Imagine Me and You is a 2005 movie about a British woman (Rachel) who falls passionately in love with her lesbian florist (Luce) while walking down the aisle. In 94 minutes, they encounter: precocious children, precocious children in love, milquetoast significant others, old people that have parallel storylines about the nature of love and seizing the day. They have weirdly intense arguments about the nature of love within hours of meeting, only talk to their friends about each other, hang out under fireworks, have humorous misunderstandings about porn, insist that the other wears her coat in the rain, have epiphanies about their true feelings just in time to stop the other from catching her flight, and the film climaxes with one of them publically declaring her love for the other, aided by another character singing a classic pop song. Also, Rachel appears to be a journalist of some sort.

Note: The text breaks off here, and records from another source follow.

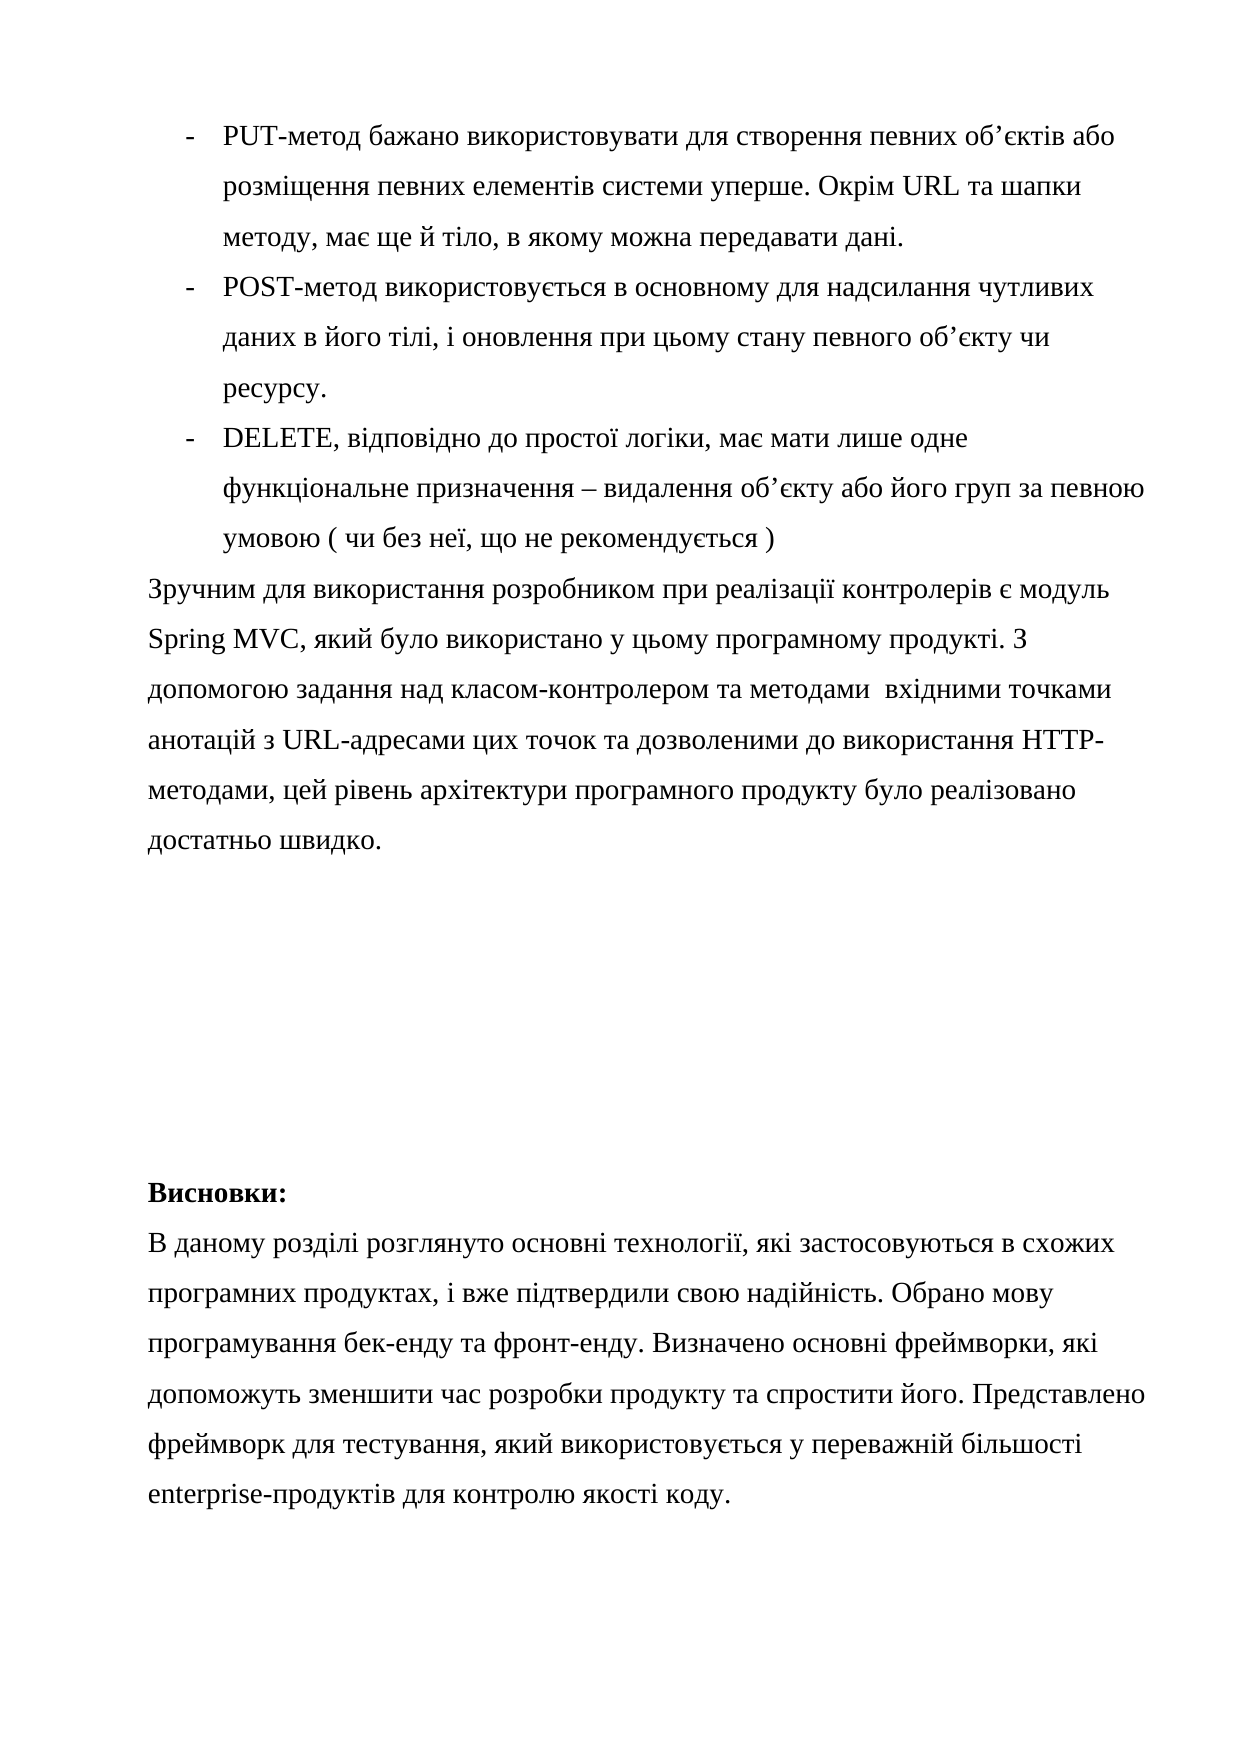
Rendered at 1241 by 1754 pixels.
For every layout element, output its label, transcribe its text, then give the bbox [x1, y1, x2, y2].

list POST-метод використовується в основному для надсилання чутливих даних в його тілі, і оновлення при цьому стану певного об’єкту чи ресурсу. [185, 269, 1152, 403]
text В даному розділі розглянуто основні технології, які застосовуються в схожих програмних продуктах, і вже підтвердили свою надійність. Обрано мову програмування бек-енду та фронт-енду. Визначено основні фреймворки, які допоможуть зменшити час розробки продукту та спростити його. Представлено фреймворк для тестування, який використовується у переважній більшості enterprise-продуктів для контролю якості коду. [148, 1225, 1152, 1510]
text Зручним для використання розробником при реалізації контролерів є модуль Spring MVC, який було використано у цьому програмному продукті. З допомогою задання над класом-контролером та методами вхідними точками анотацій з URL-адресами цих точок та дозволеними до використання HTTP-методами, цей рівень архітектури програмного продукту було реалізовано достатньо швидко. [148, 571, 1152, 856]
list DELETE, відповідно до простої логіки, має мати лише одне функціональне призначення – видалення об’єкту або його груп за певною умовою ( чи без неї, що не рекомендується ) [185, 420, 1152, 554]
list PUT-метод бажано використовувати для створення певних об’єктів або розміщення певних елементів системи уперше. Окрім URL та шапки методу, має ще й тіло, в якому можна передавати дані. [185, 118, 1152, 252]
text Висновки: [148, 1175, 1152, 1208]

Maybe the most interesting thing about Imagine Me and You is how little hand-wringing there is over Rachel’s sudden apparent bisexuality. The issue isn’t that Rachel is queer, it’s that she fell in love with someone else after marrying her perfectly nice husband. There is one bizarre scene where Luce and a friend see Rachel at the grocery store, and the friend tells Luce it’s totally hopeless: “She’s not just heterosexual, she’s Barbie heterosexual.” Luce looks like this:


The vest and ponytail is how you know she's a Barbie lesbian, not a Barbie heterosexual.

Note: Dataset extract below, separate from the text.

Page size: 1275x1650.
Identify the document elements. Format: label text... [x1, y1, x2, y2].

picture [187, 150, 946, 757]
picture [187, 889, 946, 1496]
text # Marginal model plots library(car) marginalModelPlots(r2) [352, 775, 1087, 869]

I also like how the movie doesn’t shy away from how awful Rachel is to poor Hector. I mean, his wife runs off with the florist from their wedding in, like, three weeks, based solely on having good chemistry. That sucks. I find it really interesting that the movie doesn’t use Rachel’s somewhat ambiguous sexual orientation as an excuse for cheating on Hector, or paint Rachel as some kind of repressed lesbian who was in denial. She’s just unsure of who she is and what she wants. Imagine Me and You doesn’t define its characters by their genders: Rachel can be more assertive than her husband, who can cook and be great with children, and anyone can have romantic comedy clichés happen to them, which is a step in the right direction.